Adversarial erasing enhanced multiple instance learning (siMILe): Discriminative identification of oligomeric protein structures in single molecule localization microscopy

Single-molecule localization microscopy (SMLM) achieves nanoscale imaging of complex protein structures in the cell. However, the ability to capture structural variability across cell conditions (e.g., cell lines, gene expression, or treatment) from 3D point cloud SMLM data remains limited.

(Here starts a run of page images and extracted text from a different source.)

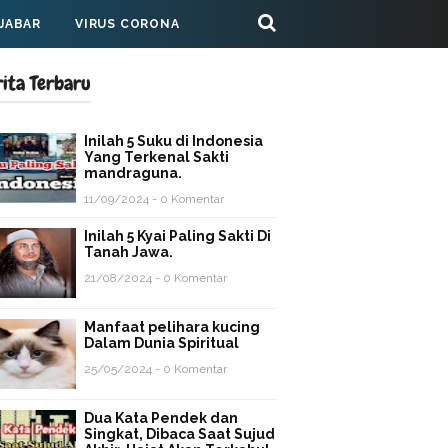
 JABAR
VIRUS CORONA
rita Terbaru
Inilah 5 Suku di Indonesia
Yang Terkenal Sakti
mandraguna.
11/09/2024 - 0 Komentar
Inilah 5 Kyai Paling Sakti Di
Tanah Jawa.
21/08/2024 - 0 Komentar
Manfaat pelihara kucing
Dalam Dunia Spiritual
25/05/2024 - 0 Komentar
Dua Kata Pendek dan
Singkat, Dibaca Saat Sujud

We present siMILe, a novel weakly-supervised machine learning method based on multiple instance learning (MIL), leveraging shape and network features of protein assemblies, to close this important gap in interpretable subcellular discovery. siMILe identifies condition-specific changes in protein structures, without requiring structure-level supervision, and improves structure classification by extending embedded instance selection (MILES) through adversarial erasing and a symmetric classifier. siMILe is validated on simulated SMLM data and by detecting caveolae from caveolin-1 (Cav1) labeled PC3 prostate cancer cells differentially expressing cavin-1. In PC3-CAVIN1 cells dually labeled for Cav1 and cavin-1, cavin-1 closely associates with siMILe-identified caveolae, to a lesser extent with higher-order non-caveolar Cav1 scaffolds, but not with base Cav1 oligomers that correspond to 8S complexes, supporting a role for progressive cavin-1 interaction in 8S complex oligomerization. These results highlight siMILe's potential to identify differential molecular structures in distinct cell conditions. siMILe extends the SuperResNET SMLM software platform with the ability to detect interpretable structural differences across conditions.